My first connection to Sigma Pi Sigma was through Cecil Shugart, the first director of the Society of Physics Students, appointed in 1968, and the president of Sigma Pi Sigma from 1972 to 1976. I met him around 1974, I believe, as a middle school student participating in a summer science program (Astronomy!, Electronics!, Atoms!) when he was chair of the physics department at Northeast Louisiana University, now the University of Louisiana at Monroe. I could not have imagined that I would eventually take on that same director role some 27 years later. His sphere of influence (SOI) was large, and even from the margins and at that very young age I could see how much I benefited from his leadership and the strong sense of community he helped to establish.

Speaking of spheres of influence, I invite you to consider for a few minutes your own SOI, not in a self-aggrandizing way, but rather as a fun exercise in visualizing how we impact so many others. Imagine a personal and literal sphere that encloses you, with a radius of a meter or so, which is also the correct size for social distancing! I envision a Gaussian surface like we talk about in my Griffiths E&M class, since I am teaching about that later today.

Now, consider how your personal “sphere” evolves over time.
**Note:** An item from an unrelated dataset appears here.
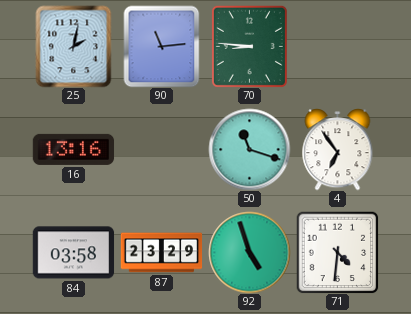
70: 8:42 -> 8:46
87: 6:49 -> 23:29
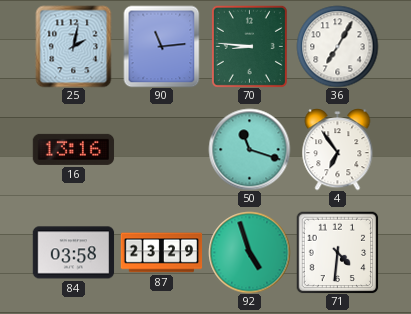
36: none -> 7:05
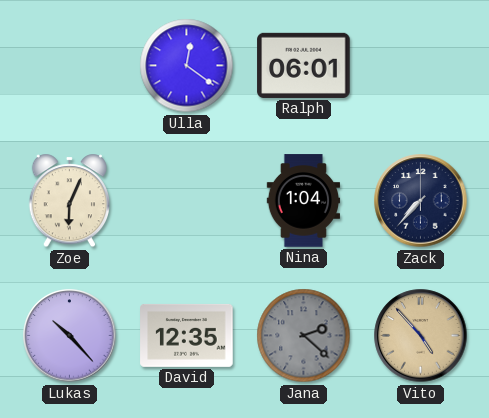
Envision how even as you sleep your personal sphere sweeps out the shape of a curved tube because of Earth’s rotation; if you stay in bed all day on a rotating Earth whose center is fixed, your SOI can be represented by a thin torus—a doughnut of influence, in fact—encircling the whole Earth!
But wait—Earth’s center is not fixed! It has revolved to a new position while you were sleeping, which suggests that the ends of your doughnut will not actually connect and a sort of helical tunnel structure might better represent your personal SOI. Your own helical tunnel of influence (HTOI) will be flanked by many other helical tunnels representing all the other people in your life—numerous HTOIs, like so many fibers in a twisted coil of flat cable.

Now imagine how these HTOIs change as each person gets up and starts their day, heading to class, getting in a morning run, commuting to work. They begin to weave in and around each other, crossing and separating, intersecting, providing myriad chances to influence each other. Each day produces more twists and interactions among the fibers; what started out as a bit of simple spherical-cow imagery has become an unimaginably connected set of tunnels of opportunity, a weaving together of influences of impossible complexity. And this picture doesn’t even consider virtual connections, idea sharing through papers and articles, or higher-order influence effects!
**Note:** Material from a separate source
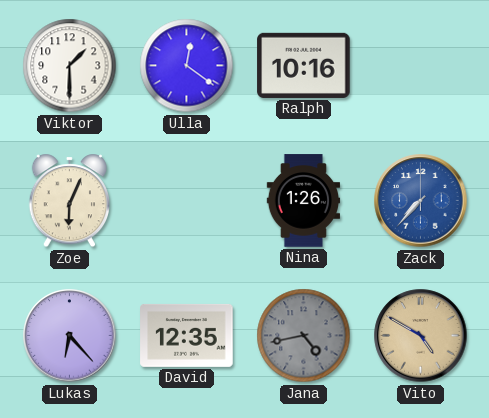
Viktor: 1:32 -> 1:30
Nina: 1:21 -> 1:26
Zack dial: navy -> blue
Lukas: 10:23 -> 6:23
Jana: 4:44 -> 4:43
Finally, imagine the 100 years since ΣПΣ began, in which this bundle of interlocking fibers curves onward in a hundred larger spirals, toward some future that I hope is improved because of the physicists’ presence within—because of your influence within!

I hope that you will consider your own HTOI within this bundle and use your influence to help make physics, and the world, a place that is more welcoming, more inviting, and more friendly to all, certainly more so than it has been in the past. What better way is there to realize the four dimensions of ΣПΣ: honor, encouragement, service, and fellowship? 

George Washington University SPS students Erin Mulhearn and Ian Dragulet hard at work discussing surfaces, gradients, and curls in Griffith’s Introduction to Electrodynamics course. Photo by Gary White.


*See the fascinating story of the creation of SPS in D. E. Cunningham, L. W. Seagondollar, C. G. Shugart, A. A. Strassenburg, and M. W. White, “The New Organization of Physics Students,” Phys. Today 21, no. 9, 59 (1968), doi: 10.1063/1.3035154.